V. Termination of Guarantee; Reaffirmation; Effect on the Loan Documents

 

(a)        The Guarantee and all rights and obligations of the Guarantor under the Guarantee are terminated as of the Amendment No. 1 Effective Date (as defined in Section III).

 

(b)        Each of the Credit Parties, by its signature below, hereby (a) agrees that, notwithstanding the effectiveness of this Amendment No. 1 or the Loan Agreement, after giving effect to this Amendment No. 1 and the transactions contemplated hereby, the Loan Agreement, as amended by this Amendment No. 1, and each other Loan Document to which is a party continues to be in full force and effect, and (b) affirms and confirms all of its obligations and liabilities under the Loan Agreement, as amended by this Amendment No. 1, and each other Loan Document to which it is a party, in each case after giving effect to this Amendment No. 1 and the transactions contemplated hereby, including all security interests granted to the Lender thereunder to secure the Obligations, all as provided in the Loan Documents to which it is a party as originally executed, and acknowledges and agrees that such obligations, liabilities, and grant continue in full force and effect in respect of, and to secure, such Obligations under the Loan Agreement, as amended by this Amendment No. 1, and the other Loan Documents to which it is a party, in each case after giving effect to this Amendment No. 1 and the transactions contemplated hereby.

 

 

 

(c)        Except as provided hereunder, the execution, delivery and performance of this Amendment No. 1 shall not constitute a waiver of any provision of, or operate as a waiver of any right, power or remedy of the Lender under any Loan Document.

 

(d)        Except as specifically amended by this Amendment No. 1, the Loan Agreement and the other Loan Documents shall remain in full force and effect and are hereby ratified and confirmed.

 

VI. Miscellaneous Provisions

 

(a)        This Amendment No. 1 may be executed in wet ink or by electronic signature (including without limitation via DocuSign), and in any number of counterparts and by the different parties hereto on separate counterparts, each of which counterparts when executed and delivered shall be an original, but all of which shall together constitute one and the same instrument.
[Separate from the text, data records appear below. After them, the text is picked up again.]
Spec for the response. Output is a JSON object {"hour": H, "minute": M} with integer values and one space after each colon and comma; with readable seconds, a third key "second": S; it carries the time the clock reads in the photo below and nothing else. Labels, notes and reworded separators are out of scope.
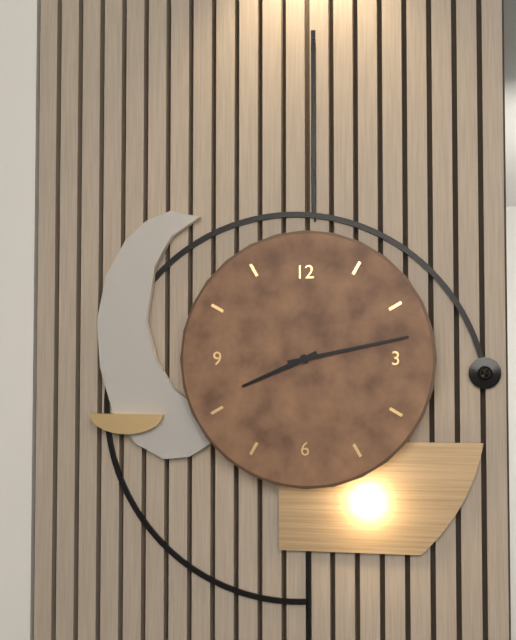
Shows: {"hour": 8, "minute": 13}
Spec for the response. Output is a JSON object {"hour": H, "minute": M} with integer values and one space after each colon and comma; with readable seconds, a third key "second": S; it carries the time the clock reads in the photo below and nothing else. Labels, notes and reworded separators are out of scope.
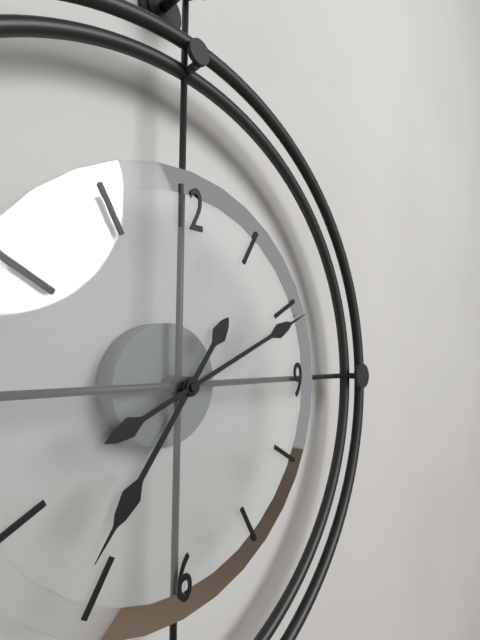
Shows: {"hour": 7, "minute": 11}
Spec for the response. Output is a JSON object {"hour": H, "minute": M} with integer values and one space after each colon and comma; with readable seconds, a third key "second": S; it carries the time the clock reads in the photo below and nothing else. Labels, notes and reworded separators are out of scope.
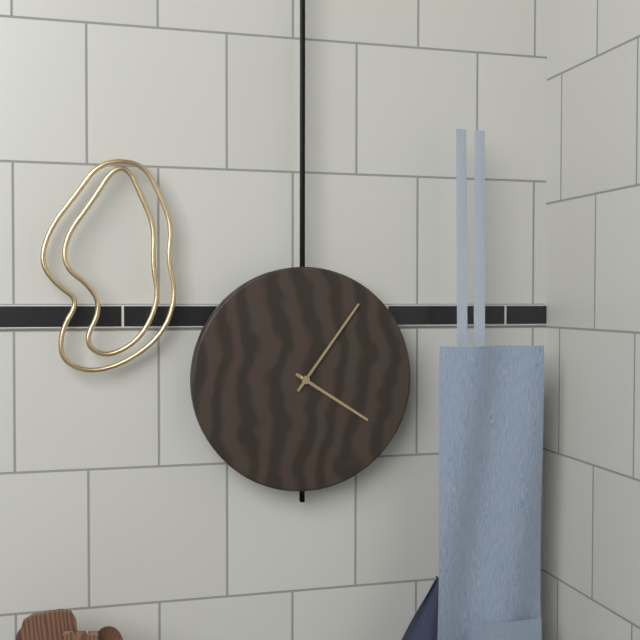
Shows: {"hour": 4, "minute": 6}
A complete set of counterparts shall be lodged with the Credit Parties and the Lender.

 

(b)        THIS AMENDMENT NO. 1 AND THE RIGHTS AND OBLIGATIONS OF THE PARTIES HEREUNDER SHALL BE GOVERNED BY, AND CONSTRUED IN ACCORDANCE WITH, THE LAWS OF THE PROVINCE OF ALBERTA AND THE LAWS OF CANADA APPLICABLE IN THAT PROVINCE.

 

(c)        From and after the Amendment No. 1 Effective Date (as defined in Section III), all references in the Loan Agreement, the Amendment No. 1 and each of the other Loan Documents to the Loan Agreement (or the Term Loan Agreement, Credit Agreement or similar references) shall be deemed to be references to the Loan Agreement, as modified hereby.

 

(d)        Without in any way limiting the provisions of Section 9.5 of the Loan Agreement, the Borrower agrees to reimburse the Lender for all reasonable fees, costs and expenses, including the reasonable fees, costs and expenses of counsel, in connection with this Amendment No. 1 and the other agreements and documents executed in connection herewith.

 

[Signature Page Follows]

 

 

 

IN WITNESS WHEREOF, the parties hereto have executed this Amendment No. 1 as of the date first above written.

 

  HSCP CN HOLDINGS II ULC, as Borrower
   
   
  By: /s/ James Doherty 
  Printed Name: James Doherty 
  Title: Secretary
   
  HIGH STREET CAPITAL PARTNERS, LLC, BY 
  ITS SOLE MANAGER, ACREAGE HOLDINGS 
  AMERICA, INC., as Guarantor
   
   
  By: /s/ James Doherty 
  Printed Name: James Doherty 
  Title: Vice President and Secretary 
   
  [***], as Lender
   
  By: [***]
  Printed Name: [***]
  Title: [***]

 

 

 

IN WITNESS WHEREOF, the parties hereto have executed this Amendment No. 1 as of the date first above written.

 

  HSCP CN HOLDINGS II ULC, as Borrower
   
  By:
  Printed Name: 
  Title:
   
  HIGH STREET CAPITAL PARTNERS, LLC, BY 
  ITS SOLE MANAGER, ACREAGE HOLDINGS 
  AMERICA, INC., as Guarantor
   
  By:
  Printed Name: 
  Title:
   
  [***], as Lender 
   
  By: [***]
  Printed Name: [***]
Title: [***]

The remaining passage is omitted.